With Notes of Country, Funk, and Psychedelia, Jim Lauderdale’s Music is Remarkably Timeless

Explore his roots on these albums.

Album Reviews

Jim Lauderdale

Time Flies
Yep Roc

Jim Lauderdale & Roland White
Yep Roc

He made his mark in Nashville writing songs that were recorded by big stars such as George Strait, the Dixie Chicks, and Blake Shelton, but Jim Lauderdale’s own records are less moored to a particular scene. Like Buddy Miller, Dwight Yoakam, and other crafty veterans with roots in country, Lauderdale’s music is flexible enough to accommodate diverse elements, which has helped keep things remarkably fresh over a long recording career. Along with familiar downhome sounds, the wonderful “Time Flies” contains echoes of funk (“The Road Is a River”), psychedelia (“It Blows My Mind”), swing (“While You’re Hoping”), and soul jazz (“Wearing Out Your Cool”) but never feels gimmicky or forced, thanks to Lauderdale’s unstoppable melodies and engaging, folksy voice. It would be intriguing to see him collaborate with Britain’s Robyn Hitchcock, another well-seasoned artist, whose music has evolved from freaky to a similarly eclectic approach.
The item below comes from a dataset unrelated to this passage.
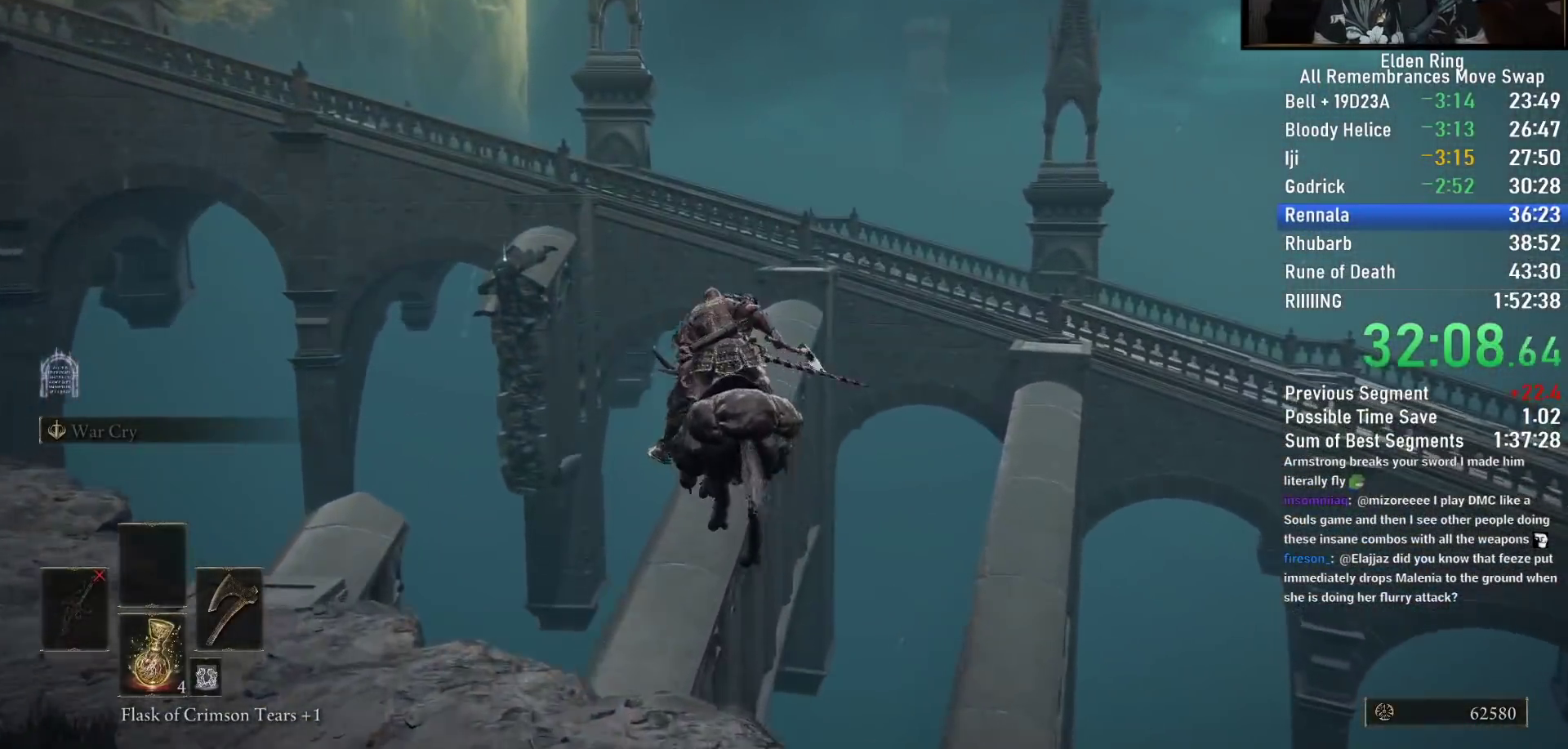
Gameplay with a controller (PlayStation layout); each line is a JSON object with the inputs held at the frame after it. "button_events" lists button changes between this image and that frame as [ms after this image, input, new state], when the widget could be followed in between (sticks are given only as held states). Not read: L1 R1.
{"buttons": [], "left_stick": "up", "right_stick": "down-right", "button_events": [[133, "CIRCLE", "down"], [233, "CIRCLE", "up"]]}
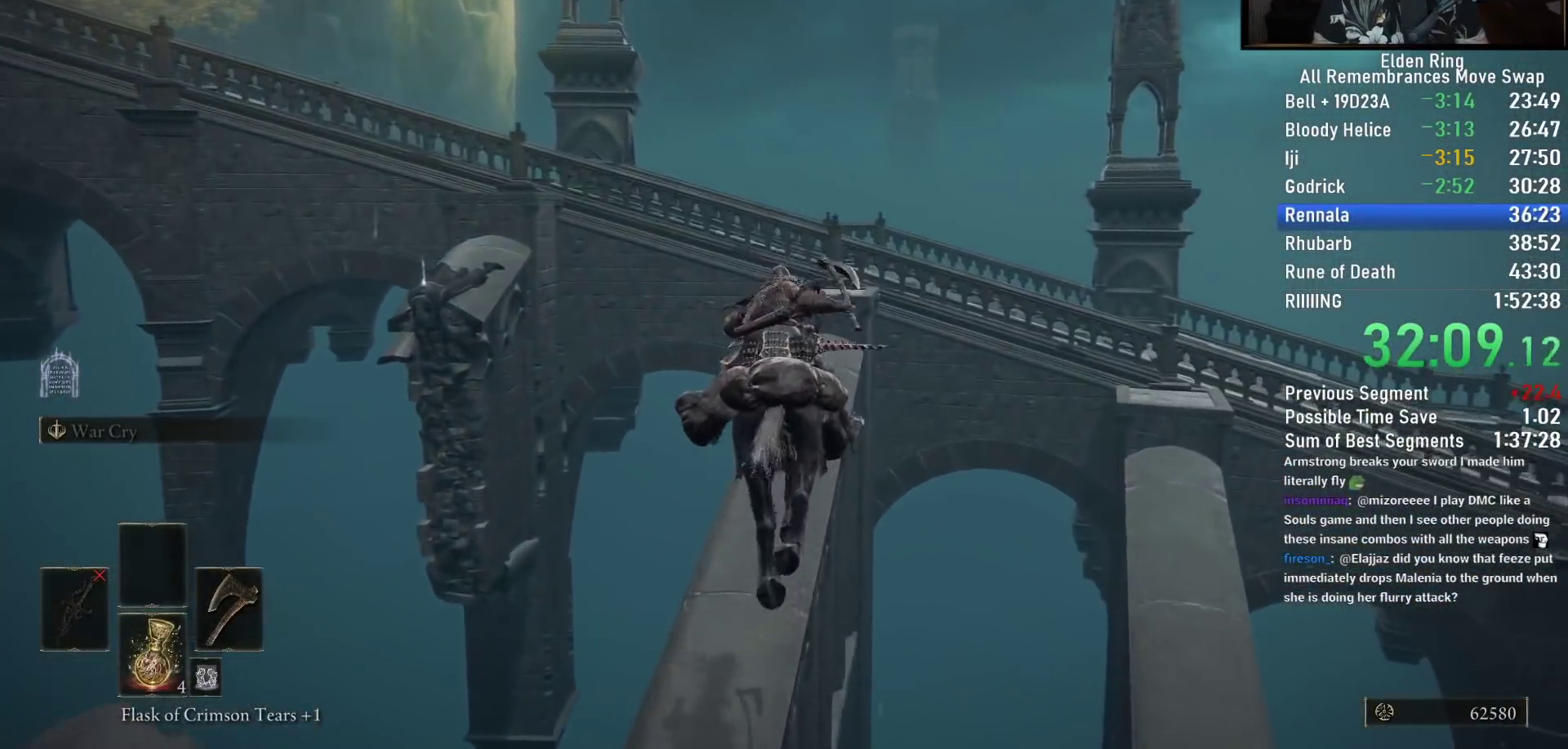
{"buttons": [], "left_stick": "up", "right_stick": "right", "button_events": []}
Folks interested in Lauderdale’s origins can check out his newly unearthed sessions with bluegrass all-star Roland White. Recorded nearly four decades ago and unreleased at the time, “Jim Lauderdale & Roland White” features plenty of high lonesome singing, plus enough jaunty mandolin, fiddle, and banjo to set toes tapping. Charming.